▶ INSTRUCTION 1: For the Fernando Alonso profile, state whether each statement agrees with the profile, answering yes or no and quoting the deciding words: (a) Alonso was born in Oviedo; (b) his sister Lorena took up go-kart racing; (c) he won the World Series by Nissan title at the final round.
-- BEGIN EXCERPT PROVIDED --
Overview
Considered arguably the most complete driver on the grid today,
Fernando Alonso boasts a formidable blend of speed, racecraft and
tactical awareness. Not one to stray far from contoversy, the
double world champion has incurred something of a pantomime villain
image in recent years, but that hasn't stopped the Tifosi taking to
the Spaniard as he fights to put Ferrari back on top.
Alonso was born in Oviedo, Spain. His father (a keen amateur
go-kart racer) presented one of the machines to his sister Lorena,
but when she showed no interest in racing, three year old Fernando
took the wheel. One thing led to another, and by the mid-nineties
the young Spaniard had won four consecutive national championships
in the discipline, adding a Junior World Cup to his name by 1996.
After winning both the Spanish and Italian Inter-A series in 1997
and finishing runner-up in the European Championship a year later,
Alonso was offered a World Series by Nissan test. He proved more
than competent over three days in Albacete, and was signed up for
1999. It took Alonso only two races to secure his first win for the
Campos team, and he went on to take the title at the final
round.
-- END EXCERPT PROVIDED --
▶ INSTRUCTION 2: Reproduce the listing from the line containing "pose: elev=55.2 azim=324.4" through the end of the listing, including the requests. Multiply each coordinate in the answers by 1.55 and round to whole numbers, with halves rounded up. Omit the picture lines.
-- BEGIN TASK INPUTS --
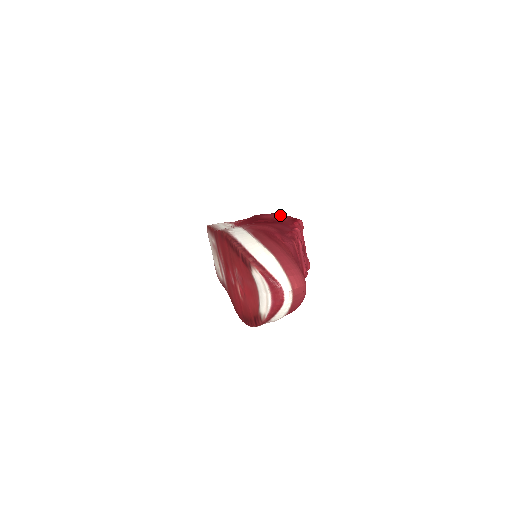
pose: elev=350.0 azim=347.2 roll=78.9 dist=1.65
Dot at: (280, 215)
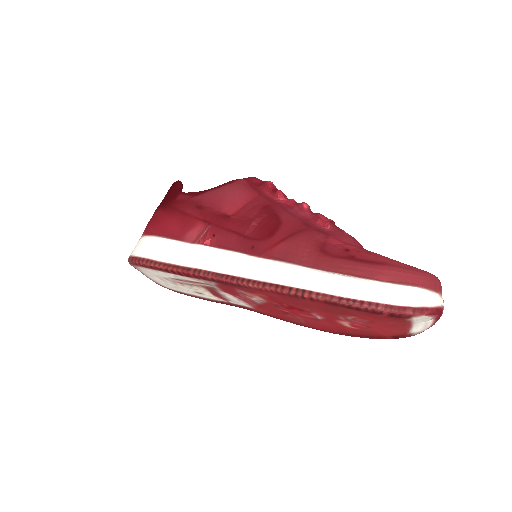
Dot at: (238, 191)
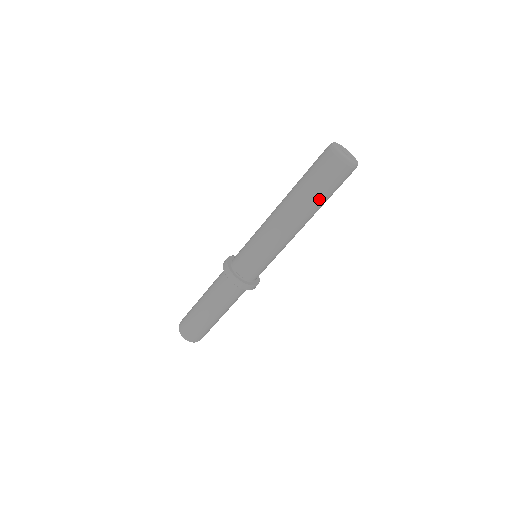
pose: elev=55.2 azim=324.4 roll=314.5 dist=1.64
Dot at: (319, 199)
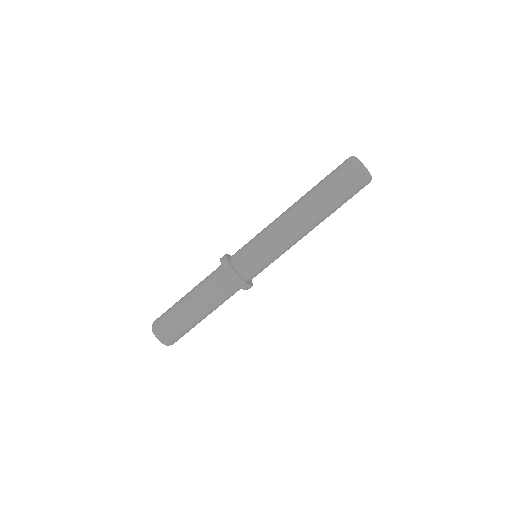
Dot at: (330, 199)
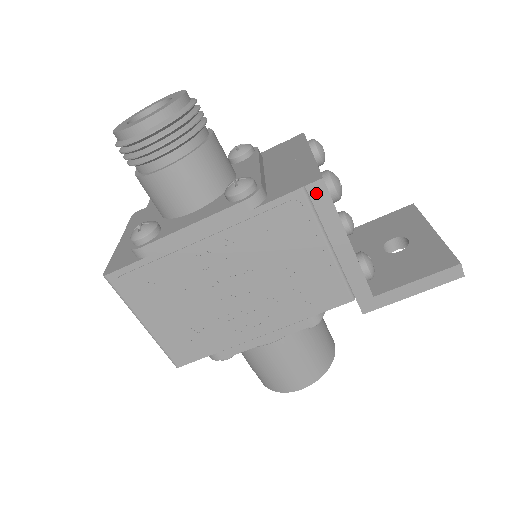
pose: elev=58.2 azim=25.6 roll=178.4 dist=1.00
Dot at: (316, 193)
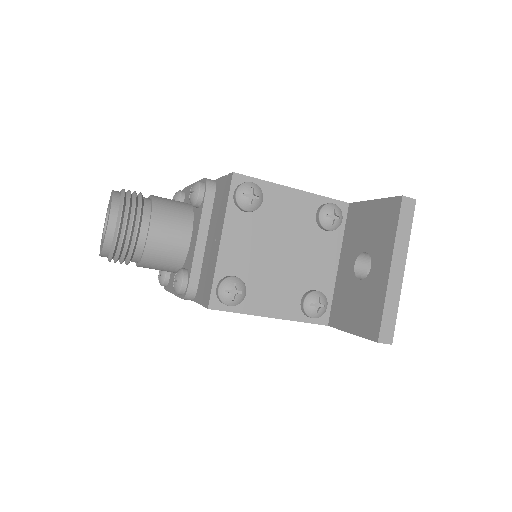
-- END TASK INPUTS --
▶ ANSWER 1:
(a) Yes: "Alonso was born in Oviedo, Spain."
(b) No: "but when she showed no interest in racing, three year old Fernando took the wheel."
(c) Yes: "he went on to take the title at the final round."

▶ ANSWER 2:
pose: elev=55.2 azim=324.4 roll=314.5 dist=1.64
Dot at: (319, 199)
Dot at: (512, 308)
pose: elev=58.2 azim=25.6 roll=178.4 dist=1.00
Dot at: (316, 193)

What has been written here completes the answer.